Monday, May 14, 2007


Maybe Borat Would be BetterDEPARTMENT Washington BabylonBY Ken Silverstein and Sebastian Sosman - HARPER'S MAGAZINE

“Since the 2003 Tulyakev Reforms, Kazakhstan is as civilized as any other country in the world. Women can now travel inside of bus. Homosexuals no longer have to wear blue hats. And age of consent has been raised to eight years old. Please, captains of industry, I invite you to come to Kazakhstan, where we have incredible natural resources, hard working labor, and some of the cleanest prostitutes in whole of central Asia.”
Those are the words of Borat, the fictional Kazakh TV reporter and the alter ego of British comic Sacha Baron Cohen. They're fiction, but the truth about Kazakhstan is pretty bad, especially when it comes to Kazakh President Nursultan Nazarbayev, who visits the White House today.
While the agenda for his meeting with President Bush has not been published, there are a few topics they're likely to avoid. One is corruption—a delicate subject given that, this coming January, American prosecutors will be in court seeking to prove that James Giffen, a former consultant to Nazarbayev, funneled $78 million in oil kickbacks to the president on behalf of American oil companies.
There's also the question of democratization. Nazarbayev has severely restricted (and in some cases evicted) American groups charged with promoting political reform. Yesterday Senator Russell Feingold noted that the Bush Administration has kept very quiet about the invitation it extended to Nazarbayev. “I don't blame them,” he explained. “President Bush has said that his goal is to spread democracy and the rule of law around the world. But this goal is hard to reconcile with his support for one of the world's most repressive and corrupt dictatorships.”
Some administration officials argued against the visit, but their protests were overcome by others who claimed that Nazerbayev should be rewarded for his support in the “war on terror” and for his status as an important energy partner. Among the Kazakh despot's most ardent champions was David Merkel, the hard-line director for European and Central Asian affairs at the National Security Council.
In the mid-1990s, Merkel worked for the International Republican Institute in Moscow, where he achieved little. I'm told that he learned little more than a few words in Russian and that his unofficial headquarters was the Starlight Diner, an expat hangout known for its tasty cheeseburgers and thick chocolate shakes.
Merkel also once held a staff position with the Senate Foreign Relations Committee under Jesse Helms during the enlightened senator's twilight years in office. There Merkel championed the NATO expansion that brought in Poland, the Czech Republic, and other central-European states.

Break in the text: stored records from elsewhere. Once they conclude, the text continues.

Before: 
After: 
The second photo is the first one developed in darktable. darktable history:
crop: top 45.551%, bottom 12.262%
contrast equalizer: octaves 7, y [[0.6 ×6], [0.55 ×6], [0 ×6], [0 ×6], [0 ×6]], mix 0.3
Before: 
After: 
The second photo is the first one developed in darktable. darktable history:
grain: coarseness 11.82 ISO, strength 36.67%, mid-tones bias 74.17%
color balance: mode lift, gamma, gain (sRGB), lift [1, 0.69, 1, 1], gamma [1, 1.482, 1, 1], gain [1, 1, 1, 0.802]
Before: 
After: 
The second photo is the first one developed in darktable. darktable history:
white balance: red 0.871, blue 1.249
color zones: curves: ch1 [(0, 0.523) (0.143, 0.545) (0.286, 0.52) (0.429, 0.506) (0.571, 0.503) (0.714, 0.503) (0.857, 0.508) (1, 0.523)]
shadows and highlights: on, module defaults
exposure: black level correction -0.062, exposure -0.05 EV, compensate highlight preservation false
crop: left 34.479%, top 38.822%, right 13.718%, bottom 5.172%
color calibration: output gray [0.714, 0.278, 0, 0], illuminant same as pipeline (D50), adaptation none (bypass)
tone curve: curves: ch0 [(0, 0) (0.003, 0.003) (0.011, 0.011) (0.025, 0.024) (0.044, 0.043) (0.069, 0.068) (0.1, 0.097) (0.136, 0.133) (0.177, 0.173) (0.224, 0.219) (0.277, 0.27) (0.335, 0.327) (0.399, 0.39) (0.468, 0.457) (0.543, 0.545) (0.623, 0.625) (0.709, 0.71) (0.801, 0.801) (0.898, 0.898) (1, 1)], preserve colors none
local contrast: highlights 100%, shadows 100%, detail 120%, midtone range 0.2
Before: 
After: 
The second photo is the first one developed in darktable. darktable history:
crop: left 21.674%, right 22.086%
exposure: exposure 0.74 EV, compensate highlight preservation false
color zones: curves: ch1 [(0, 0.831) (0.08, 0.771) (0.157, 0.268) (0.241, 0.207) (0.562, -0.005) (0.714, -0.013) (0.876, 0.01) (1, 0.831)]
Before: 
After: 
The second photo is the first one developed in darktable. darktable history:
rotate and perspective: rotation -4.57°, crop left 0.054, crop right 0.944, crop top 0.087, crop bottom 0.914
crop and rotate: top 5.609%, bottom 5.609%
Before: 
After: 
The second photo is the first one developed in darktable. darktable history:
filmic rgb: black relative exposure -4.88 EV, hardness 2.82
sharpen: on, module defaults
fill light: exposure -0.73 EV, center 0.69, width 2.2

Nazerbayev's visit was also backed by Matt Bryza, the deputy assistant secretary of state for European and Eurasian Affairs. Bryza previously served at the National Security Council and before that was deputy to the special advisor to the President and secretary of state on Caspian Basin energy diplomacy, where he “ coordinated the U.S. government's inter-agency effort to develop a network of oil and gas pipelines in the Caspian region.” In other words, Bryza's task has been to secure U.S. access to central Asia's hydrocarbon bounty.
In January of this year, as part of an effort to muster support for a trans-Caspian pipeline, Bryza flew to Turkmenistan to meet with one of the world's most eccentric tyrants, Saparmurat Niyazov, the great Turkmenbashi. “Stability requires legitimacy, which flows from democracy,” Turkmenbashi, who once commissioned the construction of a thirty foot gilded statue of himself that rotates with the sun, assured Bryza during their encounter.
Bryza's longtime paramour Zeyno Baran has worked for several think tanks, including the Hudson Institute, where she is currently employed. Baran, it appears, has never met a Caspian dissident whom she didn't dismiss as an Islamist terrorist. In a 2004 interview with the Washington Times, she noted that a recent suicide bomber in Uzbekistan had been female and predicted that “the next set of attacks in the United States will use blonde, blue-eyed women.” Along with Fred Starr of the Central Asia and Caucasus Institute, Baran earlier this year presented a propaganda video prepared by the Uzbek government to counter widespread condemnation of the 2005 Andijan massacre.
Starr himself weighed in on the Nazarbayev visit in Thursday's Washington Post, providing a predictable justification for closer ties with the Kazakh regime, and dismissing the Giffen case as old news that had its origins “more than a decade ago.” He also told readers that the crucial 2005 elections—which most independent observers denounced as badly flawed—were actually run in a “generally transparent manner.” But Starr failed to mention the suspicious mid-campaign suicide of one of Nazarbayev's most outspoken political opponents, who, according to reports, demonstrated astonishing reflexes in his last moments when he managed to shoot himself in both the chest and the head.
That's business as usual in Kazakhstan—and playing host to this sort of dictator, it turns out, is business as usual at the White House.